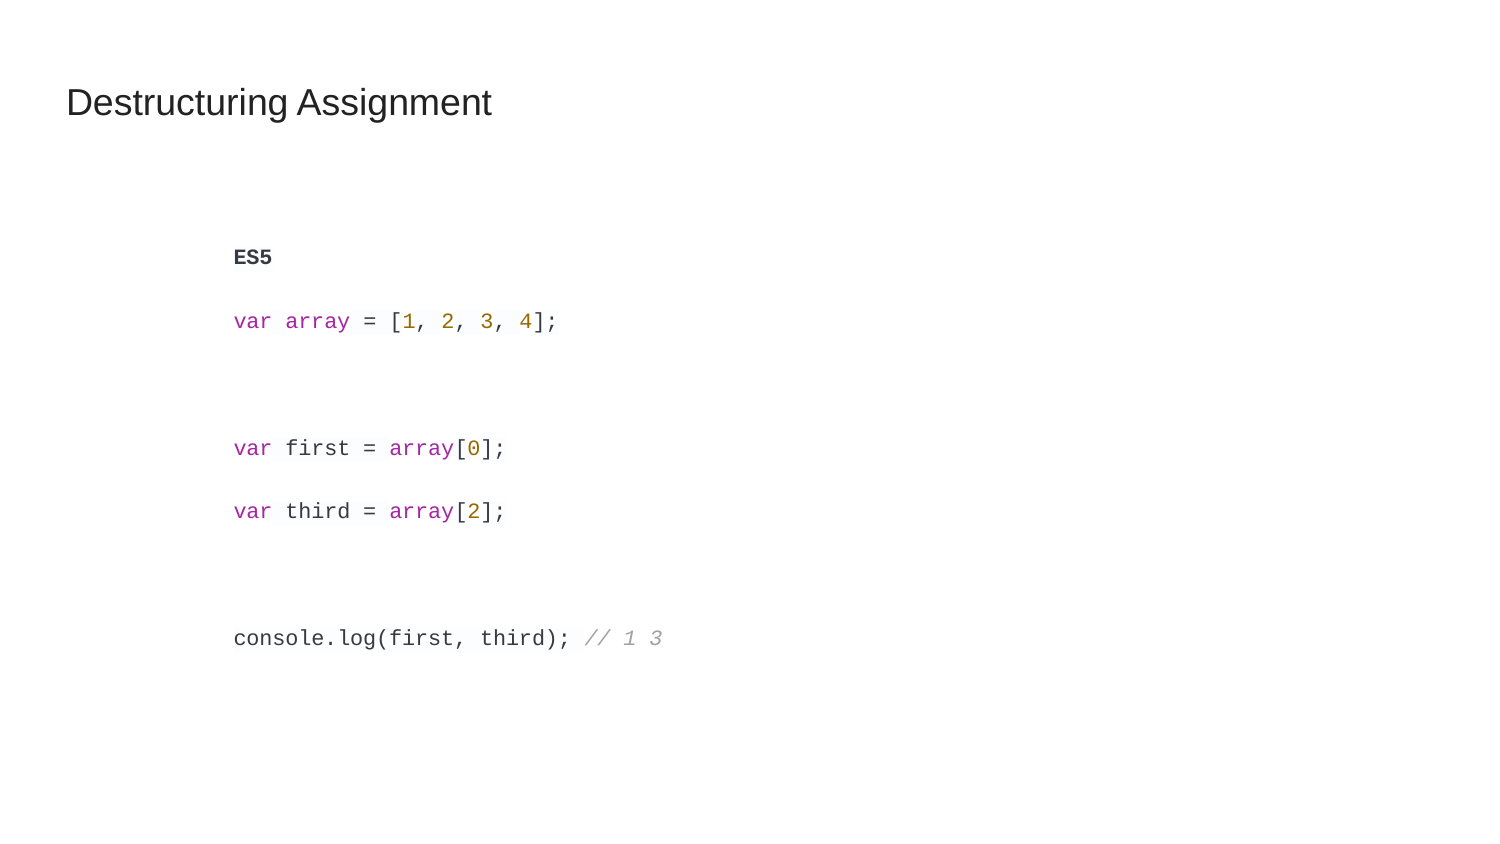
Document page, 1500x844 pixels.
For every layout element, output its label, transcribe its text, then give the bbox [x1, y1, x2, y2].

...

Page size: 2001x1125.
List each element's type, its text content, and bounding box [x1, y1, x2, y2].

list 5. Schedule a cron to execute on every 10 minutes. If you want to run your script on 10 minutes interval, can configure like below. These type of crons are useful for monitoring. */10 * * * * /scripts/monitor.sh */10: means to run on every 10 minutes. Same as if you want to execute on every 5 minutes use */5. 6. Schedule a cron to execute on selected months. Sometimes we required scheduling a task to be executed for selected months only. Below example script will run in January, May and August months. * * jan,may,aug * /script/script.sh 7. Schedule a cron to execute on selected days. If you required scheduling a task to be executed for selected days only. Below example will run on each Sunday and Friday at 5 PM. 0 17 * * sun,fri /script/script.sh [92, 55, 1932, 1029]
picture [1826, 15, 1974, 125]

--

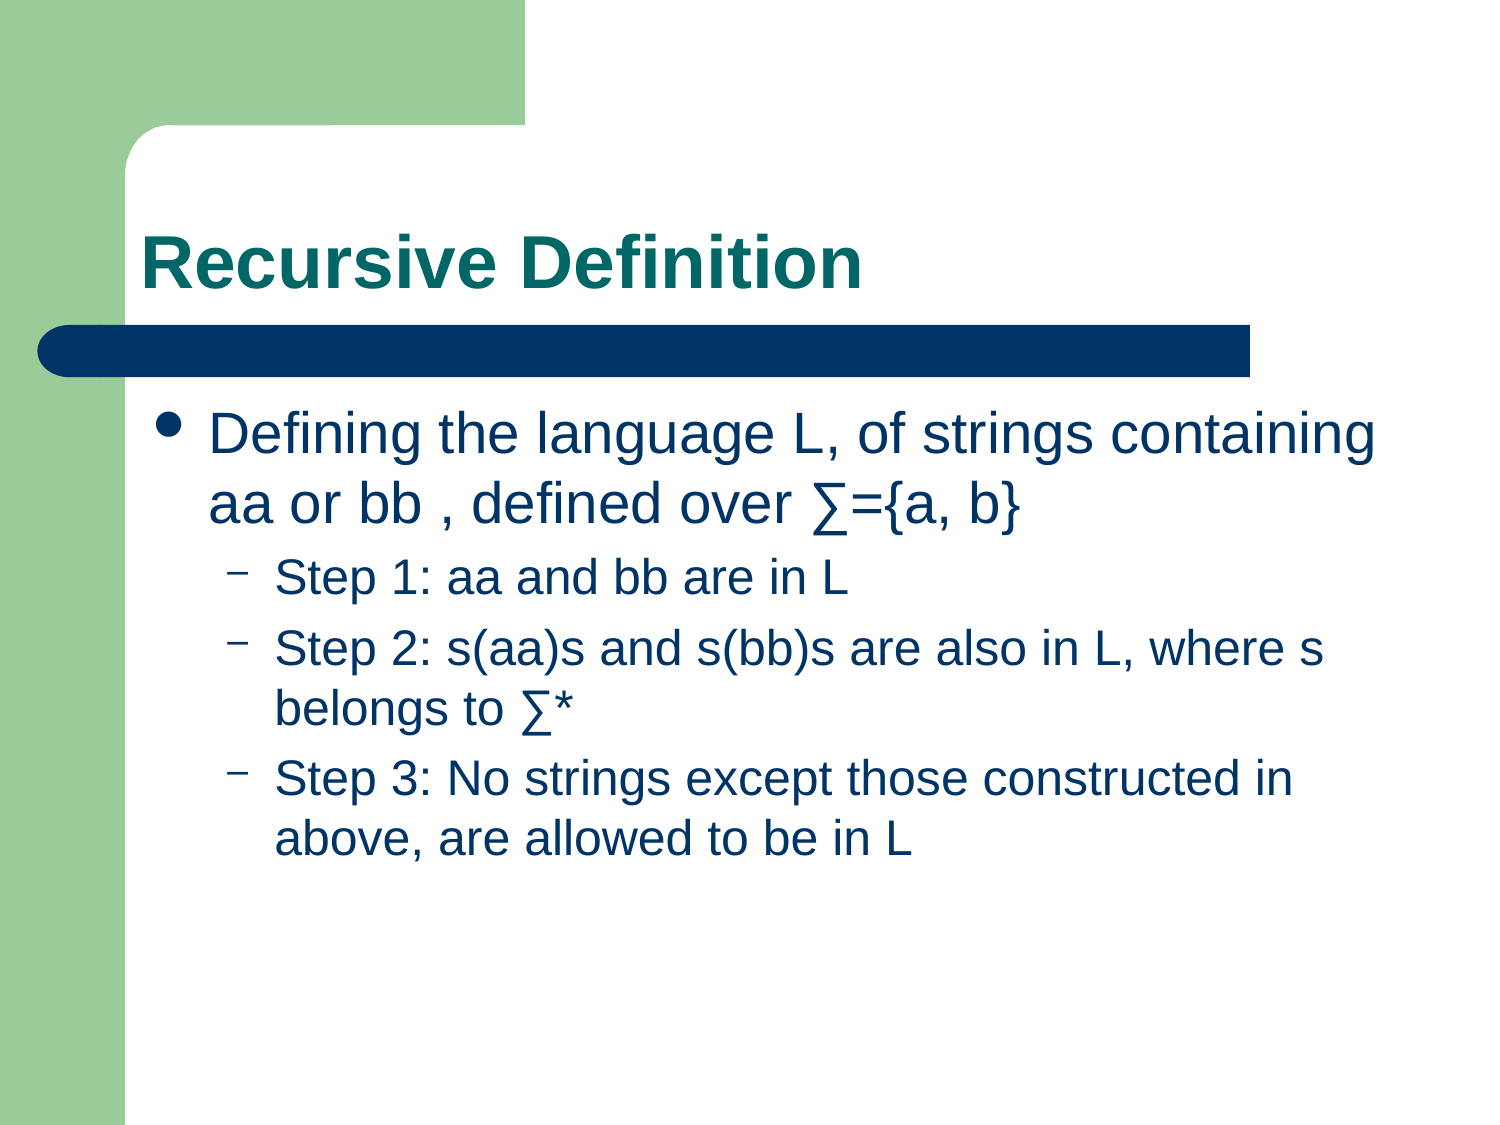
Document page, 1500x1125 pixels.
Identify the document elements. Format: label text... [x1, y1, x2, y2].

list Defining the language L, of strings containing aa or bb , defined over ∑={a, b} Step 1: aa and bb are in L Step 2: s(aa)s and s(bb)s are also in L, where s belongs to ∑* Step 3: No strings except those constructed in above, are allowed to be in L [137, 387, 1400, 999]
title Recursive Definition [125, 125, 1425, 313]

• [EXERCISE BRIEF] From the entries above, extract only the lines running from the one containing "Document page, 1500x844 pixels." through the one containing "For every layout", inclusive.

• [TASK OUTPUT]
Document page, 1500x844 pixels.
For every layout element, output its label, transcribe its text, then give the bbox [x1, y1, x2, y2].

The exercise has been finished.